"Je n’ai pas honte de ce qui m'est arrivé" : Sophie Fontanel se livre sur le viol dont elle a été victime

La journaliste et écrivaine Sophie Fontanel a écrit "Capitale de la douceur" (éd. Seghers), un ouvrage tout en vers dans lequel elle offre une bouleversante mise à nu.

La capitale de la douceur existe. C’est une petite île de la Méditerrannée. Sur 5% de sa superficie, on peut y vivre nu. Les 95% restants sont occupés par l'armée pour des tests de missiles. Sophie Fontanel y a passé 6 jours, nue. Dans son roman "Capitale de la douceur" (éd. Seghers), l’écrivaine analyse l’expérience de la nudité et tente de démêler un mystère : pourquoi sa vulnérabilité est à ce point exacerbée ? C’est dans cet écrin de douceur, encerclé par la rudesse de la guerre, que Sophie Fontanel "a osé revenir" sur son viol à l’âge de 15 ans.

"J’ai osé revenir sur un moment de ma vie où j’ai été nue, aussi, quand j’étais adolescente. J’avais suivi un garçon, j’avais très envie de le suivre, mais je ne savais pas ce qui allait se passer. Quand j’ai voulu partir, je ne pouvais pas."

"J’ai seize ou quinze ans"

C’est en vers que la journaliste confie cet événement traumatique. Elle a "seize ou quinze ans", elle défie l’autorité parentale. Au moyen d’un mensonge, l'adolescente sort en boîte de nuit et rencontre un Mexicain. Quelques jours plus tard, c’est son innocence à elle que l’on défie. Son prédateur abuse de ruse pour la piéger dans une chambre d’hôtel.

"Il me met sur le dos moi je me laisse faire"

"Je ne sais pas ce qui a démarré

Je suis un bébé, je commence à pleurer"

C'est avec cette pudeur que Sophie Fontanel décrit le viol dont elle a été victime.

"En plus de ça, la pratique sexuelle, que j’ai enterrée dans mon esprit pendant des années, était incroyablement violente, a généré une blessure irrémédiable.".

Une barbarie qui la fera saigner des jours durant. "C’est une blessure anale", lui révèlera le gynécologue.

Vidéo. "J'ai dit non, je ne balancerai pas un porc"

"On a tué ma vie sexuelle, pas ma douceur"

"Quelqu’un m’avait ouverte en deux si ahurissante que soit cette vision" écrit-elle.
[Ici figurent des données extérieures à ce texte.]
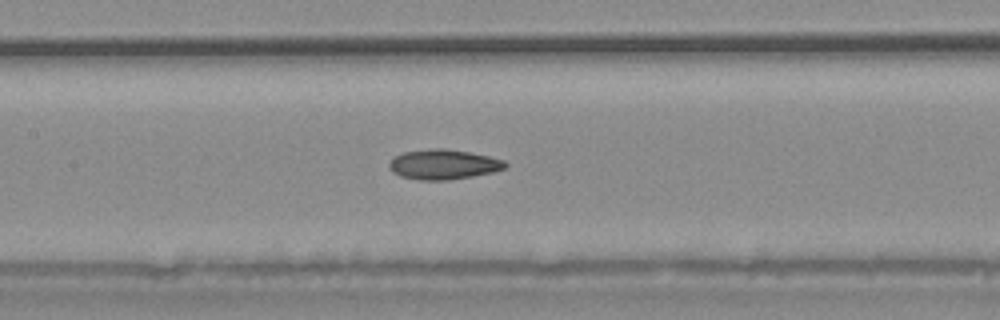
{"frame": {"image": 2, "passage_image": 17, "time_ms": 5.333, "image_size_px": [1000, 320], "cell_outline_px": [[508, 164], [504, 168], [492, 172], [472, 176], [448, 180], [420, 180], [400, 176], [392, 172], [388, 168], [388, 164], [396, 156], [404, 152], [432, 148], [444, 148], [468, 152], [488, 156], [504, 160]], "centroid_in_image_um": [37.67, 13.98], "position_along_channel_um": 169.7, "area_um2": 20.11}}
Et c’est dans ce corps entaillé, dans ses tripes, que Sophie Fontanel est allée rechercher sa douceur, son arme à elle.

Car le sentiment de vengeance, elle ne le ressent pas. "Ma douceur pouvait ressembler à une incohérence", concède-t-elle. C’est en réalité la solution qu’elle a trouvée pour ne pas sombrer.

Son livre, comme elle le précise, ne sert pas à raconter le viol. C'est une démonstration de la victoire de la douceur sur la violence. Si un homme a bafoué sa candeur, Sophie Fontanel a toujours refusé de lui concéder sa douceur et son amour pour l'être humain. L'homme ? Elle ne le hait pas. Même lui, l'agresseur, elle ne le déteste pas.

"Je n’ai jamais voulu "dénoncer". J’ai toujours voulu "énoncer". Mais qu’est-ce que c’est difficile d’énoncer. J’ai presque 60 ans et j’arrive seulement à le dire parce que j’attendais de pouvoir le dire avec de la tendresse.".

Si elle a attendu aussi longtemps avant d'énoncer, c'est pour faire passer un message : la tendresse n'est pas une défaite.

"Faire comprendre aux hommes qu’ils ont une capitale de la douceur"

La douceur de sa prose fait rejaillir une vérité : la vengeance ne règle pas tous les maux. Avec son roman, Sophie Fontanel invite les hommes à chercher "leur capitale de la douceur" et suggère aux femmes de les aider.